_TASK INSTRUCTIONS:_
Set down the data below word for word, from its first line up to and including the line containing "Conserve e Salse". Leave the pictures out of your answer.

_RECORDED DATA:_
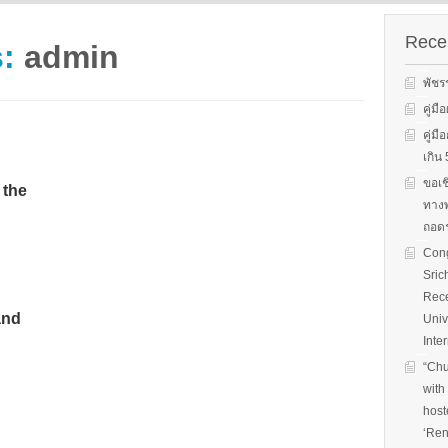
s on solar
We evaluate the
productions and fuel cell
 system
performance of ene
technology for low carbon
ion, solar PV
efficient equipment
Recen
s:
admin
energy. We have also
cs, and solar PV
energy efficiency
studied carbon dioxide …
Two patent-
programs and give 
พัชร
, non-tracking
to governments on
Read More
llectors for …
energy …
คู่ม
คู่ม
Read More
Read
เกิ
ขอเช
 the
ทางพ
ถอดร
Cong
Sric
Rece
and
Univ
Inte
“Chu
with
host
‘Ren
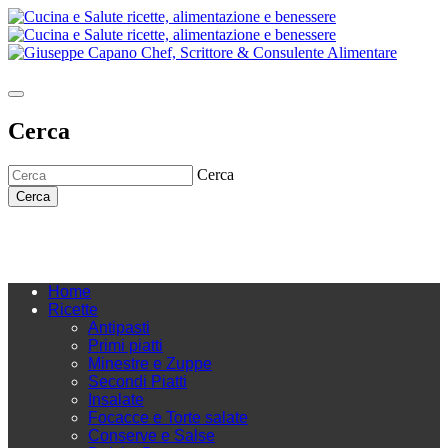
Cerca
Cerca
Cerca
Home
Ricette
Antipasti
Primi piatti
Minestre e Zuppe
Secondi Piatti
Insalate
Focacce e Torte salate
Conserve e Salse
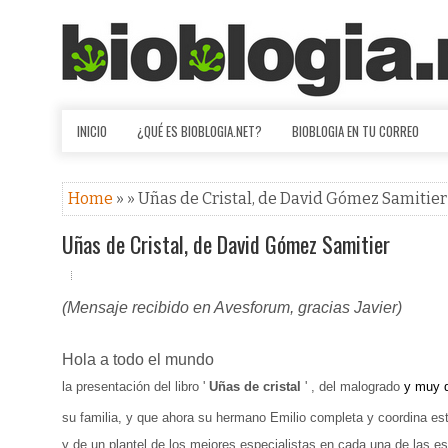
INICIO
¿QUÉ ES BIOBLOGIA.NET?
BIOBLOGIA EN TU CORREO
Home
» » Uñas de Cristal, de David Gómez Samitier
Uñas de Cristal, de David Gómez Samitier
(Mensaje recibido en Avesforum, gracias Javier)
Hola a todo el mundo
la presentación del libro
'
Uñas de cristal
'
, del malogrado
y
muy q
su familia, y que ahora su hermano Emilio completa y coordina est
y de un plantel de los mejores especialistas en cada una de las es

_RESULT BELOW:_
s on solar
We evaluate the
productions and fuel cell
 system
performance of ene
technology for low carbon
ion, solar PV
efficient equipment
Recen
s:
admin
energy. We have also
cs, and solar PV
energy efficiency
studied carbon dioxide …
Two patent-
programs and give 
พัชร
, non-tracking
to governments on
Read More
llectors for …
energy …
คู่ม
คู่ม
Read More
Read
เกิ
ขอเช
 the
ทางพ
ถอดร
Cong
Sric
Rece
and
Univ
Inte
“Chu
with
host
‘Ren
Cerca
Cerca
Cerca
Home
Ricette
Antipasti
Primi piatti
Minestre e Zuppe
Secondi Piatti
Insalate
Focacce e Torte salate
Conserve e Salse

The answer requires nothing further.